Mathematically, variance σ^{2} can be expressed as follows.

\( \sigma^{2}=\frac{\sum_{i=1}^{N}\left(X_{i}-\mu\right)^{2}}{N} \)

Where X-μ is the difference between the data point **X** and mean **μ**, and **N **is the total number of differences.

### Example

But thanks to Numpy, we can sit back, relax, and calculate the variance in a jiffy.

```
import numpy as np
# Data
sierra_points = np.array([-300, -200, -100, -100, 0, 100, 100, 200, 300])
tango_points = np.array([-3, -2, -1, -1, 0, 1, 1, 2, 3])
# Mean
print("Mean of sierra is: {}.".format(np.mean(sierra_points)))
print("Mean of tango is: {}.".format(np.mean(tango_points)))
# Median
print("Median of sierra is: {}.".format(np.median(sierra_points)))
print("Median of tango is: {}.".format(np.median(tango_points)))
# Variance
print("Variance of sierra is: {}.".format(np.var(sierra_points)))
print("Variance of tango is: {}.".format(np.var(tango_points)))
```

```
Mean of sierra is: 0.0.
Mean of tango is: 0.0.
Median of sierra is: 0.0.
Median of tango is: 0.0.
Variance of sierra is: 33333.333333333336.
Variance of tango is: 3.3333333333333335.
```

## Standard Deviation

\(\sigma=\sqrt{\frac{\sum_{i=1}^{N}\left(X_{i}-\mu\right)^{2}}{N}}\)

Standard deviation σ is just the square root of variance σ^{2}. But what does it mean?

Standard deviation, in simpler words, is just the average of the difference between all data points and the mean of the given data. Standard deviation is how you measure how varied the data points are in the distribution. But wait, that’s the same thing as variance!

Take a look at the above output. Variance is `33333`

for the dataset `sierra`

. But our data points don’t vary that much, does it? It’s -300 to 300. If our data points were to have a unit like metre, variance will be in a unit of metre squared. So to make sense of the data in metres, we use standard deviation.
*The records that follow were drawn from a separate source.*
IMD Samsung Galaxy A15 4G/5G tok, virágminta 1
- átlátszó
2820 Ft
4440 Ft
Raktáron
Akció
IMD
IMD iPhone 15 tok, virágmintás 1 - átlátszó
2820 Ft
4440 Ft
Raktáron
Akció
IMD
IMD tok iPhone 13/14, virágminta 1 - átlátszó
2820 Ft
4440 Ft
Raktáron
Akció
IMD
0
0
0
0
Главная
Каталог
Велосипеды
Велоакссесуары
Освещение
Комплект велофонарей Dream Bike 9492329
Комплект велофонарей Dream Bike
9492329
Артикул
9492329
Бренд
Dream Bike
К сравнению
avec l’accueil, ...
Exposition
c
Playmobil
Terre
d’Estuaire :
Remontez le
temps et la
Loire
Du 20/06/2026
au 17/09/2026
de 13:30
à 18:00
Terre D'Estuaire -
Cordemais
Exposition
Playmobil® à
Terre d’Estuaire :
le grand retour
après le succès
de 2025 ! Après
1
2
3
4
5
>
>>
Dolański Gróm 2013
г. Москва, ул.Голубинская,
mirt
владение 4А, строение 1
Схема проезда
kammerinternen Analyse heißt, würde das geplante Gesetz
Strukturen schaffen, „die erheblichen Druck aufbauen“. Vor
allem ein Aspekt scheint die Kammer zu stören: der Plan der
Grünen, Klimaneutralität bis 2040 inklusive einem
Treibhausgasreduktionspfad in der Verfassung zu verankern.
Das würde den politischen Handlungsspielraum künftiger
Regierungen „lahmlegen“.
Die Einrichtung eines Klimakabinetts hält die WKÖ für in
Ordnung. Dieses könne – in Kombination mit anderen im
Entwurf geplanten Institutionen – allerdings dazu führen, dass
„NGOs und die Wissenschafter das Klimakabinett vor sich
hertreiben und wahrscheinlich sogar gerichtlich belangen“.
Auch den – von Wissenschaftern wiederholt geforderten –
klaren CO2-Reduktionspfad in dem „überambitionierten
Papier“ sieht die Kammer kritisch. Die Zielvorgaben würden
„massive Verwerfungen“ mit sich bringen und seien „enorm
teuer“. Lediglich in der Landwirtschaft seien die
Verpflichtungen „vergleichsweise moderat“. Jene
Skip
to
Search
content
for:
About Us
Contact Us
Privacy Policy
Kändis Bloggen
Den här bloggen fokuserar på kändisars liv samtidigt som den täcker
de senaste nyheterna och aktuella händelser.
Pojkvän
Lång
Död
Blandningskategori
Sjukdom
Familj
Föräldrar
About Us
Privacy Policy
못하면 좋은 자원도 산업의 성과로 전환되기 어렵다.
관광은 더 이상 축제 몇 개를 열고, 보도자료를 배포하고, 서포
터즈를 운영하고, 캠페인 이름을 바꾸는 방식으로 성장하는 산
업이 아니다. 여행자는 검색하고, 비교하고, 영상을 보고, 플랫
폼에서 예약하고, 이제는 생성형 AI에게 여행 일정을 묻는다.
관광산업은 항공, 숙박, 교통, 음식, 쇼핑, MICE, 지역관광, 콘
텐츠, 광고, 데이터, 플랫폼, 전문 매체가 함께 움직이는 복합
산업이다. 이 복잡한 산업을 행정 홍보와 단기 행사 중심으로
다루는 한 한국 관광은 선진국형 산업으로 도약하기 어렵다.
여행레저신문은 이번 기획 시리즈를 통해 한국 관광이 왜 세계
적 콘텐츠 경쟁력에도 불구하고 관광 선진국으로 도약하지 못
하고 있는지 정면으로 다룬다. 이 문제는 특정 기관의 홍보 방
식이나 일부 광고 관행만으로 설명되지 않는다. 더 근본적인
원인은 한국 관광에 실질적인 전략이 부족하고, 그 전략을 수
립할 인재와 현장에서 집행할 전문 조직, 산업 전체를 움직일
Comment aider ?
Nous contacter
Standard deviation simply represents the spread of the data in its absolute unit. This way, we can represent the measure of dispersion in a relatable way. Take a look at the output of the following program to grasp this.

### Example

Expanding our previous example, this is how you can get the standard deviation in Numpy.

```
import numpy as np
# Data
sierra_points = np.array([-300, -200, -100, -100, 0, 100, 100, 200, 300])
tango_points = np.array([-3, -2, -1, -1, 0, 1, 1, 2, 3])
# Mean
print("Mean of sierra is: {}.".format(np.mean(sierra_points)))
print("Mean of tango is: {}.".format(np.mean(tango_points)))
# Median
print("Median of sierra is: {}.".format(np.median(sierra_points)))
print("Median of tango is: {}.".format(np.median(tango_points)))
# Variance
print("Variance of sierra is: {}.".format(np.var(sierra_points)))
print("Variance of tango is: {}.".format(np.var(tango_points)))
# Standard deviation
print("Standard deviation of sierra is: {}.".format(np.std(sierra_points)))
print("Standard deviation of tango is: {}.".format(np.std(tango_points)))
```

```
Mean of sierra is: 0.0.
Mean of tango is: 0.0.
Median of sierra is: 0.0.
Median of tango is: 0.0.
Variance of sierra is: 33333.333333333336.
Variance of tango is: 3.3333333333333335.
Standard deviation of sierra is: 182.57418583505537.
Standard deviation of tango is: 1.8257418583505538.
```

So if the unit of `sierra`

were to be in metres, then the standard deviation is 182 metres.

## Practical application of variance and standard deviation

If both variance and standard deviation measure the spread of the data, you may wonder what is the significance of calculating both. As mentioned above, variance does not have an absolute reference to the unit used in the data anymore. In that case, standard deviation represents the spread of the data with an absolute reference to the context of the data. So in general, variance is mathematically used and standard deviation is used in contexts where you need an absolute representation of the dispersion. In short, interpretation of the dispersion becomes easier with standard deviation compared to variance.